(Saved entries)
+--

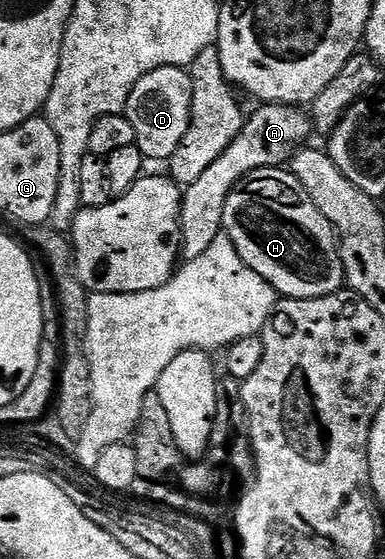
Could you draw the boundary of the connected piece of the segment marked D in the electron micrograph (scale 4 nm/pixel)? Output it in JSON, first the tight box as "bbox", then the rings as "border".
{"bbox":[124,66,192,162],"border":[[[164,66],[144,74],[144,78],[140,78],[140,82],[136,82],[136,86],[126,103],[124,114],[132,122],[132,130],[136,130],[134,142],[138,145],[139,150],[147,161],[162,160],[162,162],[166,162],[169,161],[172,154],[176,154],[176,146],[180,146],[180,142],[184,142],[184,134],[188,134],[191,110],[192,78],[187,69]]]}

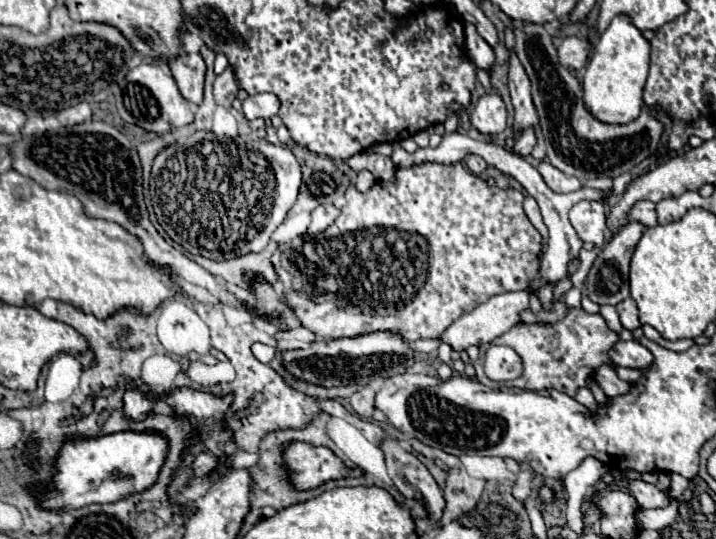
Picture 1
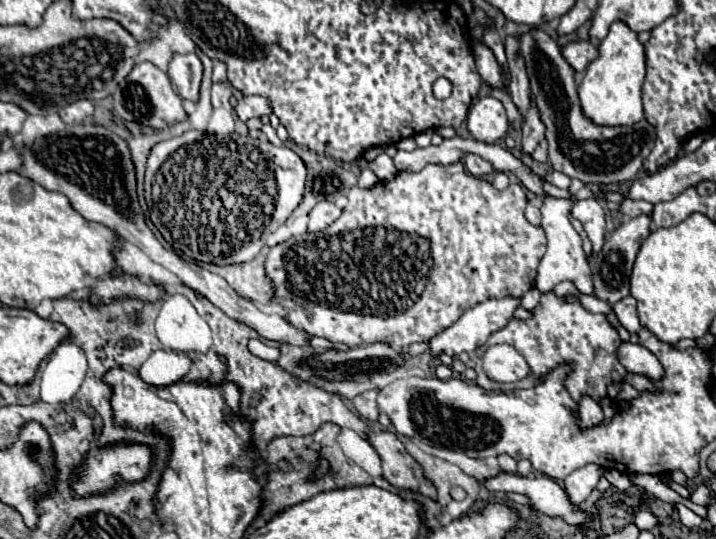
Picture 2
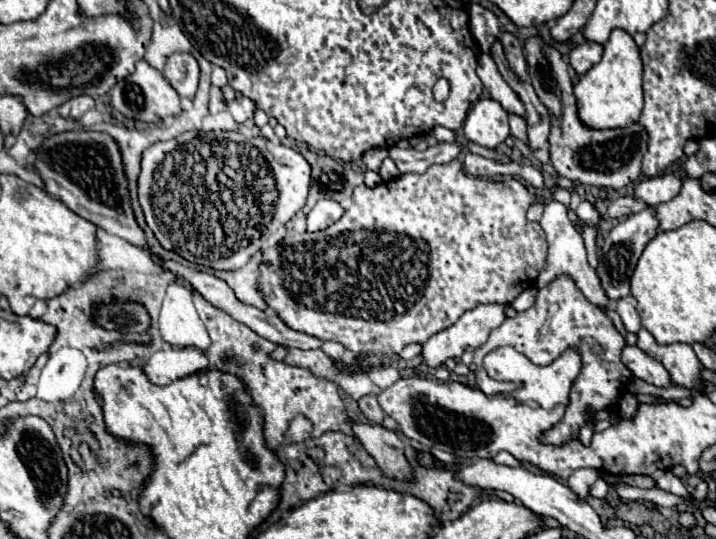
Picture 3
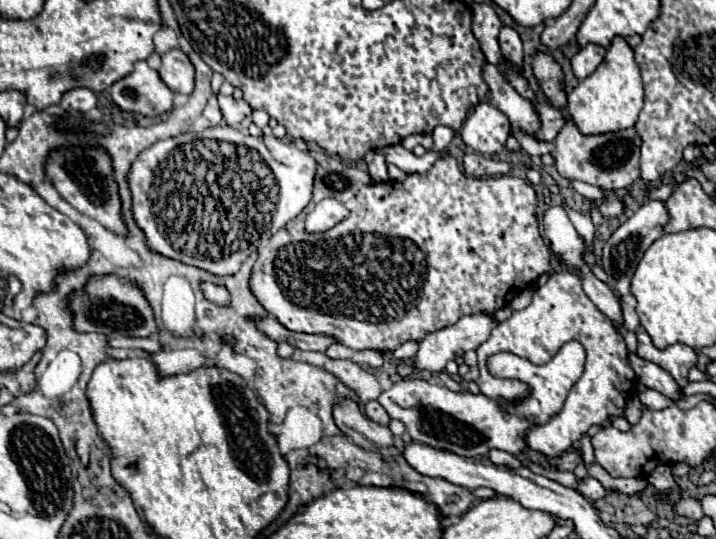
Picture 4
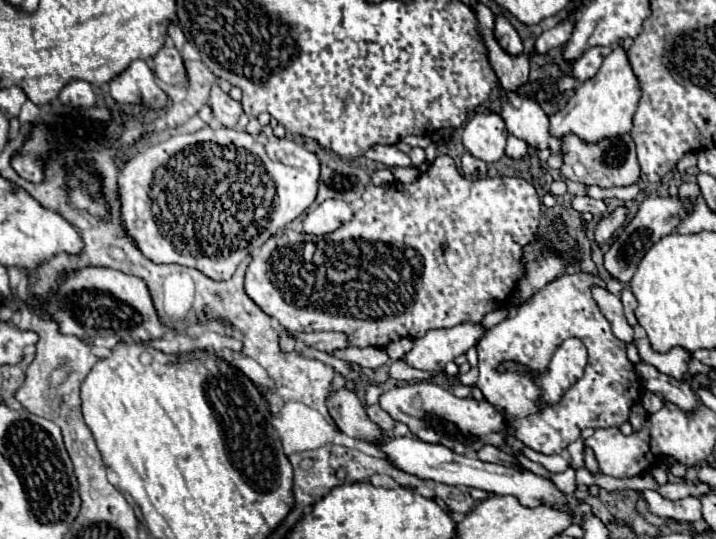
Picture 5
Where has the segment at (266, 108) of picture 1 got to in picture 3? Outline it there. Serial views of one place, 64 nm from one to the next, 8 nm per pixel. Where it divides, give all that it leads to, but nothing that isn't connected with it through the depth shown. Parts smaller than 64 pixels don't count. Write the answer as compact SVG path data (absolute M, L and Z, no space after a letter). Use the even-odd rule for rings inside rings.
M243 97L240 102L238 100L232 100L232 102L226 100L226 110L232 114L232 118L236 122L246 122L246 120L253 118L256 111L256 104L246 97Z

+--

What you return should be the entries from above, unchanged and without their images.

Could you draw the boundary of the connected piece of the segment marked D in the electron micrograph (scale 4 nm/pixel)? Output it in JSON, first the tight box as "bbox", then the rings as "border".
{"bbox":[124,66,192,162],"border":[[[164,66],[144,74],[144,78],[140,78],[140,82],[136,82],[136,86],[126,103],[124,114],[132,122],[132,130],[136,130],[134,142],[138,145],[139,150],[147,161],[162,160],[162,162],[166,162],[169,161],[172,154],[176,154],[176,146],[180,146],[180,142],[184,142],[184,134],[188,134],[191,110],[192,78],[187,69]]]}

Picture 1
Picture 2
Picture 3
Picture 4
Picture 5
Where has the segment at (266, 108) of picture 1 got to in picture 3? Outline it there. Serial views of one place, 64 nm from one to the next, 8 nm per pixel. Where it divides, give all that it leads to, but nothing that isn't connected with it through the depth shown. Parts smaller than 64 pixels don't count. Write the answer as compact SVG path data (absolute M, L and Z, no space after a letter). Use the even-odd rule for rings inside rings.
M243 97L240 102L238 100L232 100L232 102L226 100L226 110L232 114L232 118L236 122L246 122L246 120L253 118L256 111L256 104L246 97Z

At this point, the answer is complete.